- **Apply what you read**
• A. In the RCU mailing-list excerpt, what must a user-settable CONFIG_RCU_EXP_KTHREAD option depend on?
• B. Resume the RCU mailing-list excerpt, picking up right after its final sentence.

- **Text section**
┄┄┄┄┄┄┄┄┄┄┄┄┄┄┄┄┄┄┄┄
A CONFIG_RCU_EXP_KTHREAD would make sense. If it is user-settable,
it needs to depend on CONFIG_RCU_EXPERT. One big advantage of being
user-settable is that it provides an easy workaround should someone
somewhere run into problems with this change.
Thanx, Paul
> Thanks,
> Kalesh
>
> >
> > Another approach would be to have a separate kthread_worker for each
> > leaf rcu_node structure.
> >
> > The first approach would be safer in that it would avoid changing
> > behavior for systems not needing ultrafast expedited grace-period
> > latencies. It might also make more sense for systems built with
> > CONFIG_PREEMPT_NONE=y or CONFIG_PREEMPT_VOLUNTARY=y.
> >
> > I don't see a reason to make this switchable at boot time, but others
> > might be able to provide good reasons.
> >
> > Either way, good encapsulation will of course be necessary.
┄┄┄┄┄┄┄┄┄┄┄┄┄┄┄┄┄┄┄┄
- **Given information**

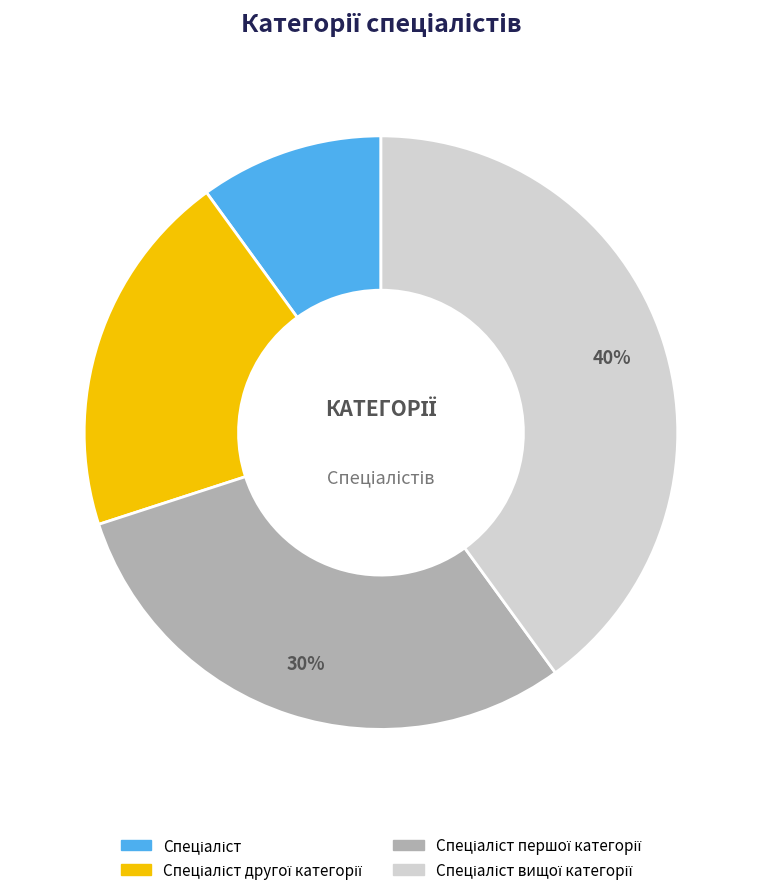

Count the number of slices in the pie.

4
┄┄┄┄┄┄┄┄┄┄┄┄┄┄┄┄┄┄┄┄
- **Answers to the problems**
• A. It must depend on CONFIG_RCU_EXPERT.

• B.
> >
> > > rnp->exp_need_flush = true;
> > > }
> > >
> > > /* Wait for workqueue jobs (if any) to complete. */
> > > rcu_for_each_leaf_node(rnp)
> > > if (rnp->exp_need_flush)
> > > - flush_work(&rnp->rew.rew_work);
> > > + kthread_flush_work(&rnp->rew.rew_work);
> > > }
> > >
> > > /*
> > > @@ -625,7 +623,7 @@ static void rcu_exp_sel_wait_wake(unsigned long s)
> > > /*
> > > * Work-queue handler to drive an expedited grace period forward.
> > > */
> > > -static void wait_rcu_exp_gp(struct work_struct *wp)
> > > +static void wait_rcu_exp_gp(struct kthread_work *wp)
> > > {
> > > struct rcu_exp_work *rewp;
> > >
> > > @@ -848,20 +846,17 @@ void synchronize_rcu_expedited(void)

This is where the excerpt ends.